To the Editor:
This is in response to the Jan. 23 article titled: “MDE: All drilling permits have been withdrawn; gas prospects in Md. looking unfavorable” (Page 1A).
While this is exciting news to those of us who have concerns about the harmful effects of fracking this is no time to sit back, relax, and assume the gas industry has left the state.
The gas industry is very much alive in Maryland, and is lobbying our lawmakers in Annapolis for higher natural gas prices to create a higher demand for drilling in Maryland.
During a Senate briefing on gas drilling, Jan. 22, several groups gave presentations on fracking including a gas industry representative from ANGA (America's Natural Gas Alliance).

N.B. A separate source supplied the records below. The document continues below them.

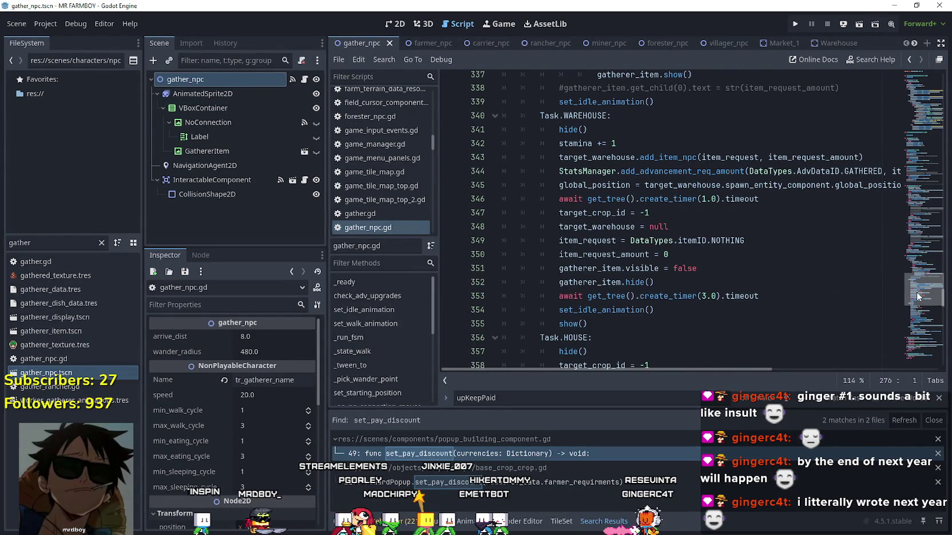
{"action": "left_click", "coordinate": [738, 268]}
{"action": "scroll", "coordinate": [737, 257], "scroll_direction": "down", "scroll_amount": 2}
{"action": "left_click", "coordinate": [737, 255]}
{"action": "scroll", "coordinate": [736, 253], "scroll_direction": "down", "scroll_amount": 2}
{"action": "left_click", "coordinate": [736, 254]}
{"action": "scroll", "coordinate": [737, 253], "scroll_direction": "down", "scroll_amount": 1}
{"action": "left_click", "coordinate": [736, 254]}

Also in attendance but not presenting was Drew Cobbs, executive director of the Maryland Petroleum Council. The focus of ANGA’s presentation was convincing the Senate committee that fracking can be done safely in Maryland with virtually no negative environmental impact.
The senators followed up ANGA’s presentation by asking some challenging questions. The Senate chair, Joan Carter Conway, asked ANGA why they were still interested in perusing drilling in Maryland if the gas is dry and less valuable.
ANGA’s response was to redirect the attention to the Utica sale, the shale layer below the Marcellus. The Utica shale is larger and extends farther east and could potentially be more valuable than the Marcellus shale.
Recent reports from the USGS indicate there are other potential shale plays in Maryland that extend as far east as the eastern shore.
With the gas industry hard at work in Annapolis and the USGS’s discovery of new shale, it’s clear the gas industry is not going to leave Maryland any time soon, even if there are no current permits.
Now is the time to educate yourself, and stay informed before the landmen come knocking on your door.